Overall Labor Shortage Persists Heading into 2025
The unemployed-people-per-job-opening ratio (UJOR) value remained at 0.9 as of November 2024, a level it has stayed at for several months in a row. Although often framed as a direct byproduct of the pandemic, the current labor shortage actually stems from a multitude of factors. One major issue is that the broader U.S. economy remains strong, which tends to keep demand for workers high. Another, longer-term issue is population aging, which has constrained growth in the working-age population for years. In fact, this slowdown in labor supply growth is a central reason that, outside of the first year of the pandemic, there have been more job openings than unemployed people in the U.S. labor market since March 2018.
This chart plots the UJOR, which is the ratio of the unemployed population (i.e., people without a job who are able to work and actively looking for employment) to the number of open jobs at a given point in time. When the value of this ratio is below 1, it means that even if every unemployed person could be immediately matched to an open job, there would still be unfilled positions at the end of this matching process. These conditions necessarily indicate a labor shortage in the overall labor market, though it is worth noting that other labor market frictions (e.g., skills mismatches between job seekers and open positions) can create a labor shortage even when the UJOR is above 1.

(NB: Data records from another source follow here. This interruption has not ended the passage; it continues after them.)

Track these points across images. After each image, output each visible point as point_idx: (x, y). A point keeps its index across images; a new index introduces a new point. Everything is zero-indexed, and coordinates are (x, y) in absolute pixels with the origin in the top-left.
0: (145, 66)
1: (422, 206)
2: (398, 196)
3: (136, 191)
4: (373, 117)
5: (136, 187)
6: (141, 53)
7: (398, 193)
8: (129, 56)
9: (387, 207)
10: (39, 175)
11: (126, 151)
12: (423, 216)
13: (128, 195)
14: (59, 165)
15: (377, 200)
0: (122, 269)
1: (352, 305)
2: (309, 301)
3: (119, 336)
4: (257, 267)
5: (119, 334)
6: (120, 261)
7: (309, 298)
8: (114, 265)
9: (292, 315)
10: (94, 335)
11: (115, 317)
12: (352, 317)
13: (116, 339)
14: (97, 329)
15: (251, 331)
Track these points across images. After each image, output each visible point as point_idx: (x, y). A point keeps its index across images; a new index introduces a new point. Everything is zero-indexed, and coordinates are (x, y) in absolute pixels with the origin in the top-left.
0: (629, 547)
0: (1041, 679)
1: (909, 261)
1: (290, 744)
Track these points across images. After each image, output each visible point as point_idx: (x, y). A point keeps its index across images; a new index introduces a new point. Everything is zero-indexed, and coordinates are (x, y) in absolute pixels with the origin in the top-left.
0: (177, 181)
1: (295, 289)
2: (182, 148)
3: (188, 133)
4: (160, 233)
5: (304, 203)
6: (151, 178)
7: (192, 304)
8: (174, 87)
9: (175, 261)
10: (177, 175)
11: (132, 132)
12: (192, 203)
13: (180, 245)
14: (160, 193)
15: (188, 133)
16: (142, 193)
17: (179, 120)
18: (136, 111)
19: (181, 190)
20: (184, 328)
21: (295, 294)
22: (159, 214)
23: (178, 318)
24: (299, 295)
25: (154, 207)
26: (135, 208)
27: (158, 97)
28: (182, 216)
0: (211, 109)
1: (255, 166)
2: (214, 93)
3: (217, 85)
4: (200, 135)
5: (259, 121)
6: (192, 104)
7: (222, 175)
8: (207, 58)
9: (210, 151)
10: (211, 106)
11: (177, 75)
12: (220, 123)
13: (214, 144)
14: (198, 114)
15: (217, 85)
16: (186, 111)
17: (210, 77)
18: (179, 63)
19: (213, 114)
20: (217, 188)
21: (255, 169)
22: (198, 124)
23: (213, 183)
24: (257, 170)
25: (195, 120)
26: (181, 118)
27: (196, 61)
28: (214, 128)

What Do These Findings Mean for You?
The labor market remains strong as 2025 gets underway, and the labor shortage persists. One clear implication of these facts is that challenges associated with attracting and retaining talent are likely to remain top-of-mind for many organizations. From a policy point of view, continued evidence of a robust labor market suggests that the Federal Reserve may adopt a cautious approach to lowering interest rates in 2025, though these decisions will be based on a broader set of economic indicators.